* EXERCISE REQUIREMENTS *
In the entries below, find every line with "always" and copy it.
SOURCE RECORDS section start
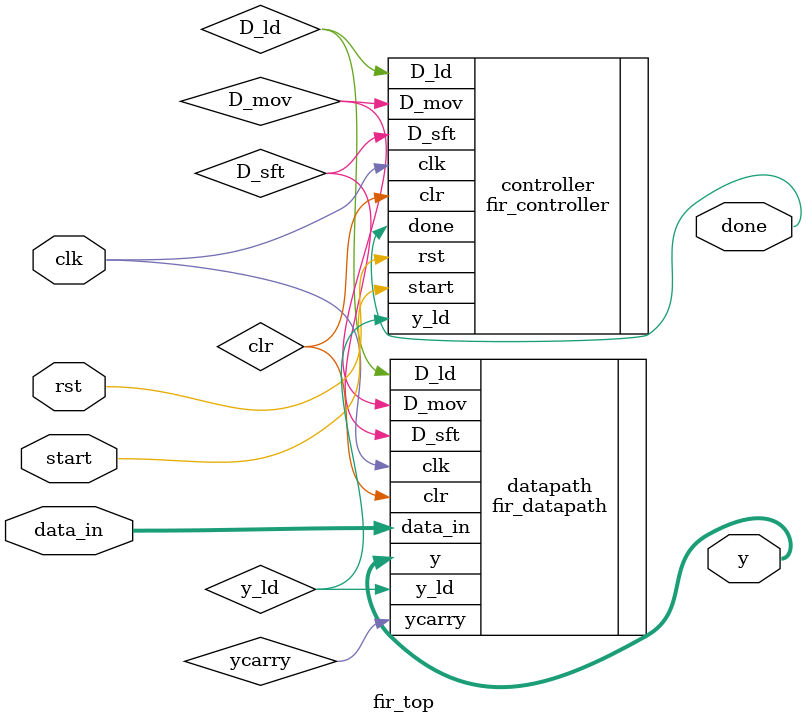
<source format=v>
module fir_top (
    input clk, rst, start,
    input [7:0] data_in,
    output [15:0] y,
    output done
);
    wire y_ld, D_ld, D_mov, D_sft, clr, ycarry;

    fir_datapath datapath (
        .y(y),
        .y_ld(y_ld),
        .D_ld(D_ld),
        .D_mov(D_mov),
        .D_sft(D_sft),
        .clr(clr),
        .data_in(data_in),
        .clk(clk),
        .ycarry(ycarry)
    );

    fir_controller controller (
        .y_ld(y_ld),
        .D_ld(D_ld),
        .D_mov(D_mov),
        .D_sft(D_sft),
        .clr(clr),
        .clk(clk),
        .rst(rst),
        .start(start),
        .done(done)
    );
endmodule

</source>
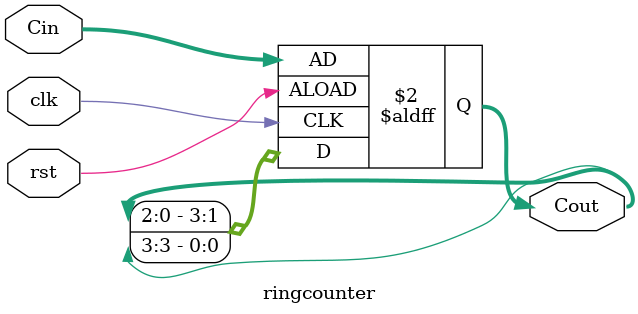
<source format=v>
`timescale 1ns / 1ps


module ringcounter(Cin,Cout ,rst ,clk );
input clk,rst ;
input [3:0] Cin ;
output reg [3:0] Cout ;
always @(posedge clk or posedge rst)
if(rst)
Cout=Cin;
else 
Cout = {Cout[2:0],Cout[3]};
endmodule

</source>
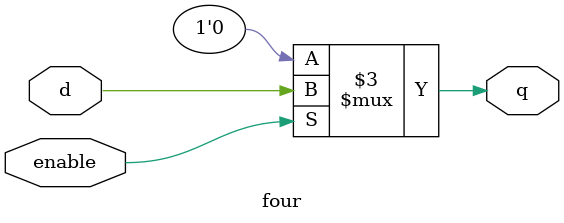
<source format=v>
module four ( d,q,enable);
input d;
input enable;
output reg q;
always @ (*)
begin
 if (enable)
   q<=d;
else
   q<=0;
end
endmodule

</source>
SOURCE RECORDS section end
* WRITTEN REPLY *
always @(posedge clk or posedge rst)
always @ (*)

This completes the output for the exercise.